─── Given data
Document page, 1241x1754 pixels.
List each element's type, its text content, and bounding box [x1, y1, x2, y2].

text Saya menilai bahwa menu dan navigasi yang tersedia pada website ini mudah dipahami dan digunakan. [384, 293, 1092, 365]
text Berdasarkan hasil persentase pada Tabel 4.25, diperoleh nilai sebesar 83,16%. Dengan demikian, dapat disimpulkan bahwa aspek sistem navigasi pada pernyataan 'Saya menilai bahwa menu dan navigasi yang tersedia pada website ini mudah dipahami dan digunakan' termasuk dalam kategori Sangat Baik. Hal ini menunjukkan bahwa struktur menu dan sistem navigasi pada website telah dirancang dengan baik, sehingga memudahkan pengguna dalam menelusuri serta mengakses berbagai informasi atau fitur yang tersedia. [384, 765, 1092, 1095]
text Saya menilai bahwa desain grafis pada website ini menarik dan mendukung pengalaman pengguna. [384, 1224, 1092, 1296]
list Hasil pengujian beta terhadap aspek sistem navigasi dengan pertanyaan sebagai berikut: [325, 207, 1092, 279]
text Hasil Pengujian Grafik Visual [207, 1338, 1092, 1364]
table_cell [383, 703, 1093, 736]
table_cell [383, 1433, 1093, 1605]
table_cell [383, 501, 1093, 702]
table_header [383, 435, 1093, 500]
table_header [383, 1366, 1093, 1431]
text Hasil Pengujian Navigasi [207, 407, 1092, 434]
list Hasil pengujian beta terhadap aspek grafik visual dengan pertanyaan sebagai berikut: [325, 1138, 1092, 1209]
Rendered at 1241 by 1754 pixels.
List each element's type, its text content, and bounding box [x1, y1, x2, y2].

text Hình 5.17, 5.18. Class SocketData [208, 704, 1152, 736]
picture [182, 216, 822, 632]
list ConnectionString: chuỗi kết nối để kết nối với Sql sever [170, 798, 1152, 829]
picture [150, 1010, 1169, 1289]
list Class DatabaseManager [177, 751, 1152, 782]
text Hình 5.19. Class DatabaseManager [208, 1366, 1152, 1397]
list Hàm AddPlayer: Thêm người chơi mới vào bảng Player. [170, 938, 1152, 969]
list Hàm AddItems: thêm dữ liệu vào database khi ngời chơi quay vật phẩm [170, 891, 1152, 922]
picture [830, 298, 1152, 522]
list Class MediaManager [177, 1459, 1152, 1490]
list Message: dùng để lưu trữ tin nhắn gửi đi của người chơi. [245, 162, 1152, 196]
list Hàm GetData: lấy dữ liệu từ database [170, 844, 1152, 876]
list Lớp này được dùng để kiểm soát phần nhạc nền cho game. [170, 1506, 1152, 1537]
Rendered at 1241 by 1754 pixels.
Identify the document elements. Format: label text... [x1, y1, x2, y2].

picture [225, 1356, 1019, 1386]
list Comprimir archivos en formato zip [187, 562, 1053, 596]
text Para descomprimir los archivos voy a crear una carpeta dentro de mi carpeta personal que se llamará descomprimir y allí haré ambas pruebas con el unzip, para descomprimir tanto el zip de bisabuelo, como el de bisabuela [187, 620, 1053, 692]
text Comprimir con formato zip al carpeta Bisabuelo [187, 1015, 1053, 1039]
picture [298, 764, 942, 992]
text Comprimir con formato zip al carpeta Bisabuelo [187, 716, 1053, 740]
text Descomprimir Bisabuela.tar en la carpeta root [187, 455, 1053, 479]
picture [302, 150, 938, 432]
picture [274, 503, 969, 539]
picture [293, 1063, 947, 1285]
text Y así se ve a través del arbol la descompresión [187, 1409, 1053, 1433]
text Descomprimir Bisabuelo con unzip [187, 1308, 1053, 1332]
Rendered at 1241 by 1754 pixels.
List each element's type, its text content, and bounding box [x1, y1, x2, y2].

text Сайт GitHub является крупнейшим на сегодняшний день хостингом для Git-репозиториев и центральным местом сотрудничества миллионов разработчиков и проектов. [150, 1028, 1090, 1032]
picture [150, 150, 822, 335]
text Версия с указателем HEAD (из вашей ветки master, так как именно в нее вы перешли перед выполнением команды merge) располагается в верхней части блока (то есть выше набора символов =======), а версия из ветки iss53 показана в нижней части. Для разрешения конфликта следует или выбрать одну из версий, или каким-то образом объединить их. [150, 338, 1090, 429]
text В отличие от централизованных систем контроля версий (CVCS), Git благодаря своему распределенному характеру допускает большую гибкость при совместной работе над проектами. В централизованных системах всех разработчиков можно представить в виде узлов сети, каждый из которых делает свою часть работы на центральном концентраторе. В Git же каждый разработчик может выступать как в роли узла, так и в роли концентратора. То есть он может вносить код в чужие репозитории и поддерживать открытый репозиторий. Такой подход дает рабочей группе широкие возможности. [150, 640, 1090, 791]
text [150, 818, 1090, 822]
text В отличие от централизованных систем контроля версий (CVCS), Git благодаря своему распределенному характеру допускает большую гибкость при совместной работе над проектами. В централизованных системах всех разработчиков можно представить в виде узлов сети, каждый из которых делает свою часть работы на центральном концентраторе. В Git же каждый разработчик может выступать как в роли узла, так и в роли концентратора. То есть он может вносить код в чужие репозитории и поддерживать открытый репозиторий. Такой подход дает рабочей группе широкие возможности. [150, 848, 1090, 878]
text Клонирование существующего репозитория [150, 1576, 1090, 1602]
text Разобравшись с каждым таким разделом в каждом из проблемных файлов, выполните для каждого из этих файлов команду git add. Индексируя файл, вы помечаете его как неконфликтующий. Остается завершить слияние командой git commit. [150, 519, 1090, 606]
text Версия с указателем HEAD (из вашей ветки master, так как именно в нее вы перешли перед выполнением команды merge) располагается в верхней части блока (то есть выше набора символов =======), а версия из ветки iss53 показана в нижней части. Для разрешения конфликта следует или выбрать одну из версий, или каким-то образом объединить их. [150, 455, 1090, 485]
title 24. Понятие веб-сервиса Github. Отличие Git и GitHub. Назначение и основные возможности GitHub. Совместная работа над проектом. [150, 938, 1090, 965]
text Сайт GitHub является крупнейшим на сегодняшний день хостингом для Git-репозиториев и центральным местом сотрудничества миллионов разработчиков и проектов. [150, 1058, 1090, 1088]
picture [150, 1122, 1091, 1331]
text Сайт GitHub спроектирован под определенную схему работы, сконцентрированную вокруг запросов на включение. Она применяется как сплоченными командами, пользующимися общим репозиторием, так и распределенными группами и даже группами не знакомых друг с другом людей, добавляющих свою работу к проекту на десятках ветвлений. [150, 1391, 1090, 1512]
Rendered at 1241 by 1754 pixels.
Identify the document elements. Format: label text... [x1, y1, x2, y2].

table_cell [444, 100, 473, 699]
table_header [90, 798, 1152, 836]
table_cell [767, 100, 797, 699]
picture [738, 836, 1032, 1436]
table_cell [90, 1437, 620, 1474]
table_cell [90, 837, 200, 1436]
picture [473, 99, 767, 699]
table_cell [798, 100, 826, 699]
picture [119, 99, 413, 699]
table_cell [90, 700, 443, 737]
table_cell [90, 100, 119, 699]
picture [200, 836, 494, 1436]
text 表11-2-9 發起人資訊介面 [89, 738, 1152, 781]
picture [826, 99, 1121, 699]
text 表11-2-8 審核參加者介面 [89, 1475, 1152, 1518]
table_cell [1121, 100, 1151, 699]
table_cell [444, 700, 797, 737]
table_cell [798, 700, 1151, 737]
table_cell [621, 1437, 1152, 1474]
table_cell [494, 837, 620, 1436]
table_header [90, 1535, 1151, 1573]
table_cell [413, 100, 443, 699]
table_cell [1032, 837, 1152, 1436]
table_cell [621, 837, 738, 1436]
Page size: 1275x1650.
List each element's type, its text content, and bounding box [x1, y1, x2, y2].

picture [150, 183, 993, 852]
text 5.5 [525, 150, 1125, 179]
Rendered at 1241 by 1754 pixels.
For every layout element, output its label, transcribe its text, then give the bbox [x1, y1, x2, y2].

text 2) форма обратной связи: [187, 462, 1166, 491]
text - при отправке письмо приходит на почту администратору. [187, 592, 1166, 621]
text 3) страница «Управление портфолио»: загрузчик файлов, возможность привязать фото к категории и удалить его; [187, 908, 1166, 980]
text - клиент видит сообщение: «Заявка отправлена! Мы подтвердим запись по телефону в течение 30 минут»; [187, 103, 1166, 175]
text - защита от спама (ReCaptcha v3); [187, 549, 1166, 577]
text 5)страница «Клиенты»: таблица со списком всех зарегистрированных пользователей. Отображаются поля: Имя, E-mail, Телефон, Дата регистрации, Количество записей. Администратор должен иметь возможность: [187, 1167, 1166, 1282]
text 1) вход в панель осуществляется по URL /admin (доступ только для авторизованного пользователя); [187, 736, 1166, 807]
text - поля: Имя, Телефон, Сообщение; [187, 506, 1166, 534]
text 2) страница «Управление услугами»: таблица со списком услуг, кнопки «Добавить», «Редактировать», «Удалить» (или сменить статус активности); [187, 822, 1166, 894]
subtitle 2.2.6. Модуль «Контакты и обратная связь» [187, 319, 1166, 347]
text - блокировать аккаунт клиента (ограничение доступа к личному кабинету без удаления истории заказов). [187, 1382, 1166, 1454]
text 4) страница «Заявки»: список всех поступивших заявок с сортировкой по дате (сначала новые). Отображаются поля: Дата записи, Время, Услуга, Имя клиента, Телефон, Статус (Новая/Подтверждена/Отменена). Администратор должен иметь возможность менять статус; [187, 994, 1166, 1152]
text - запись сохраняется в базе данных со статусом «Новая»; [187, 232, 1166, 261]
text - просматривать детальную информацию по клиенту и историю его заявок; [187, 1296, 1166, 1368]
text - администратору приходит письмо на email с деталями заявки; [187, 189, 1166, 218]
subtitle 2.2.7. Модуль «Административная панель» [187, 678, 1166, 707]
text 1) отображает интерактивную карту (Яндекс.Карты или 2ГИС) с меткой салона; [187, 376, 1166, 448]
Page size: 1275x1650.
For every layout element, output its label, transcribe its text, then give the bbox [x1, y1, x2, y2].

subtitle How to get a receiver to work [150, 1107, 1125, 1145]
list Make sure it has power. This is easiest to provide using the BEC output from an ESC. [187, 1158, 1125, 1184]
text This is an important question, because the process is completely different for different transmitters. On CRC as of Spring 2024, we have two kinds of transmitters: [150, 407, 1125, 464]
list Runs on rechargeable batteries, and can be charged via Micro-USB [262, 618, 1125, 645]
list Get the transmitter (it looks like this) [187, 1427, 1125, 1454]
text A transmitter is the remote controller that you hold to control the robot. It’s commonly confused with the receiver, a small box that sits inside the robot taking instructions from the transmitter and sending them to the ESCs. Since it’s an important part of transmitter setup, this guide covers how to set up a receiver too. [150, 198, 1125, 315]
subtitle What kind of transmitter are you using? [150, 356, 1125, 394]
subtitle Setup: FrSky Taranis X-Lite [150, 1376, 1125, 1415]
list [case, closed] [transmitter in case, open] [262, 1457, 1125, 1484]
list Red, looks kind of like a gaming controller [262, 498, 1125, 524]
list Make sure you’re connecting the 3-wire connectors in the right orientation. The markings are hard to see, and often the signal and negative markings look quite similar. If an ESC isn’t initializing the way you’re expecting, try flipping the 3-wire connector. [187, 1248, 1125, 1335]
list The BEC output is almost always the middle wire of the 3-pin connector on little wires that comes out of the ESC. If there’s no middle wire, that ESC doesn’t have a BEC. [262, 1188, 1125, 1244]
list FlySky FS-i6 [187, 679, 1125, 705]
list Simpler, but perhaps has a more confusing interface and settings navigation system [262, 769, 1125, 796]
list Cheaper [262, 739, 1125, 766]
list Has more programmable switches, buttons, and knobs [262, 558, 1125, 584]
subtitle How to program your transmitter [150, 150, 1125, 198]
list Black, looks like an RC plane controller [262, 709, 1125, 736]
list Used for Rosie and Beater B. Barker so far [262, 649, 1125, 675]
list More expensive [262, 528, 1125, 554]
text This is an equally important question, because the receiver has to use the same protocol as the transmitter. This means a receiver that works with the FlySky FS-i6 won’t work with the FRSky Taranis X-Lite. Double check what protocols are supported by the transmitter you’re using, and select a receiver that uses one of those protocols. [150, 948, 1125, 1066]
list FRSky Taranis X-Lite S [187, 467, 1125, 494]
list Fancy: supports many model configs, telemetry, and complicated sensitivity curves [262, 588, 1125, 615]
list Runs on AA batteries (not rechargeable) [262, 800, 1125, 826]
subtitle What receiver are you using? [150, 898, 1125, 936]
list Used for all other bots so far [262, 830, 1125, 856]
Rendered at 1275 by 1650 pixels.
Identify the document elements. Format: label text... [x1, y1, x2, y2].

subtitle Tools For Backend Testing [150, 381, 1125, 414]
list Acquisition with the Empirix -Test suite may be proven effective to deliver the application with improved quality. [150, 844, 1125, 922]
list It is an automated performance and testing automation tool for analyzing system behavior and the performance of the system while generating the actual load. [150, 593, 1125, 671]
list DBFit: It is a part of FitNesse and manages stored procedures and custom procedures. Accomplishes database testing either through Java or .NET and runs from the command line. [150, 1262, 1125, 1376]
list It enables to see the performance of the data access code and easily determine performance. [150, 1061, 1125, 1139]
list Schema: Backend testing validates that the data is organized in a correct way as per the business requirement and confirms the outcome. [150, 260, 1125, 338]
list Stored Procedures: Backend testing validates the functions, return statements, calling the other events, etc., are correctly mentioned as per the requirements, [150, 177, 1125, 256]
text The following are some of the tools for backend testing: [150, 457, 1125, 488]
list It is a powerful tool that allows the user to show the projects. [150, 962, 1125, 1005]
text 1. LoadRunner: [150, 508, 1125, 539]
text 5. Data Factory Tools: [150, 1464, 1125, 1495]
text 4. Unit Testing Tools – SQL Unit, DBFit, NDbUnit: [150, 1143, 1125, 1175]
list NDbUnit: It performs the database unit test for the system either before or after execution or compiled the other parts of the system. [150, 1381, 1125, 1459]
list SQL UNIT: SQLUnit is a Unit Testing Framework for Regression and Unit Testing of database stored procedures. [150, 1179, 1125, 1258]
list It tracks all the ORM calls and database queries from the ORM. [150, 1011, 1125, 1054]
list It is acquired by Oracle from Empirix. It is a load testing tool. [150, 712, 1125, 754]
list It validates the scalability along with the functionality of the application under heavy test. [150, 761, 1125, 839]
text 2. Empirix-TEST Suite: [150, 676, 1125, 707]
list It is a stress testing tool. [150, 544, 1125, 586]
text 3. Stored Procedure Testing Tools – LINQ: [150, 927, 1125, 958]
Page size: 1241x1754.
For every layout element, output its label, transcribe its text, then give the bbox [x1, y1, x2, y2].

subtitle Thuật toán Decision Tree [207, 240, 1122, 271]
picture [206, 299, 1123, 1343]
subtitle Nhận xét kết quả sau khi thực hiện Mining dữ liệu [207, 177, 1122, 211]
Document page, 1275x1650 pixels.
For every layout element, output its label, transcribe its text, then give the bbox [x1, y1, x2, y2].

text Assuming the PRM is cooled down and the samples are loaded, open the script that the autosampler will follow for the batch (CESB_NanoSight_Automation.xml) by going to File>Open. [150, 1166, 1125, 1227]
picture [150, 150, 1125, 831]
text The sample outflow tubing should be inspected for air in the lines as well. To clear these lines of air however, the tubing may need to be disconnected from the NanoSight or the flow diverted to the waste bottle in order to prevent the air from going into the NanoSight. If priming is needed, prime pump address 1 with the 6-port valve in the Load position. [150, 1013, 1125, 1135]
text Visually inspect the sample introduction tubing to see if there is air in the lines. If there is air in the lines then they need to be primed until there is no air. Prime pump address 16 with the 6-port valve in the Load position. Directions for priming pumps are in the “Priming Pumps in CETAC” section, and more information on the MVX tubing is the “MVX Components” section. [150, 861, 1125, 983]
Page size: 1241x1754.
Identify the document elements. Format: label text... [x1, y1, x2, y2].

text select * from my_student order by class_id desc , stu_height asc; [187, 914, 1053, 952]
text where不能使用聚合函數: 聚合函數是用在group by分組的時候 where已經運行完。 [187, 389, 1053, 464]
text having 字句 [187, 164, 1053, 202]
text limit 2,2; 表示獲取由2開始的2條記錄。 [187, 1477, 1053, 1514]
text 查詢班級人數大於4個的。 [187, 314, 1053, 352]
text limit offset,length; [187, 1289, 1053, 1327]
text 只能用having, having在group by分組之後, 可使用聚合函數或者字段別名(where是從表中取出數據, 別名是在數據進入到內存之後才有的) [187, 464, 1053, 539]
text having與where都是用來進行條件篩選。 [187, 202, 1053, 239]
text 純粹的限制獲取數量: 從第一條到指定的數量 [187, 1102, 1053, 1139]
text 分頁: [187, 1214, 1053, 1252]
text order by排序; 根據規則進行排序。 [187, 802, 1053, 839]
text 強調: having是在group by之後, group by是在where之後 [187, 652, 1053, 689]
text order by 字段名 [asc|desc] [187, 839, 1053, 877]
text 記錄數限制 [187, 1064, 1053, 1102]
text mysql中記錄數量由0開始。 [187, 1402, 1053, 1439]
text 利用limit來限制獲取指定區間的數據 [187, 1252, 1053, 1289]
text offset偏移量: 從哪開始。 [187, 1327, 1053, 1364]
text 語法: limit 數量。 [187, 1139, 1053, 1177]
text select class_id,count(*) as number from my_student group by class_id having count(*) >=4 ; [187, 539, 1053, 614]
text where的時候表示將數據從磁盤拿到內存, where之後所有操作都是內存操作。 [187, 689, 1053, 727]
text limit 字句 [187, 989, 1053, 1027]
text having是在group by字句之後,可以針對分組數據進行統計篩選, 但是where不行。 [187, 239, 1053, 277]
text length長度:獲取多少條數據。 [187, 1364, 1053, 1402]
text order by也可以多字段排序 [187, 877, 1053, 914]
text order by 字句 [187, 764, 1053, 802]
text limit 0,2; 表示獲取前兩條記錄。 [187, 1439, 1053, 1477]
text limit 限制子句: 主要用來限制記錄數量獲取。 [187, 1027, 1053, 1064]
──────
## Work instruction
Within the material above, extract exactly the lines that start at the line containing "table_header [90, 798, 1152, 836]" and stop after the line containing "table_cell [444, 700, 797, 737]", and only those.

## Response to this task
table_header [90, 798, 1152, 836]
table_cell [767, 100, 797, 699]
picture [738, 836, 1032, 1436]
table_cell [90, 1437, 620, 1474]
table_cell [90, 837, 200, 1436]
picture [473, 99, 767, 699]
table_cell [798, 100, 826, 699]
picture [119, 99, 413, 699]
table_cell [90, 700, 443, 737]
table_cell [90, 100, 119, 699]
picture [200, 836, 494, 1436]
text 表11-2-9 發起人資訊介面 [89, 738, 1152, 781]
picture [826, 99, 1121, 699]
text 表11-2-8 審核參加者介面 [89, 1475, 1152, 1518]
table_cell [1121, 100, 1151, 699]
table_cell [444, 700, 797, 737]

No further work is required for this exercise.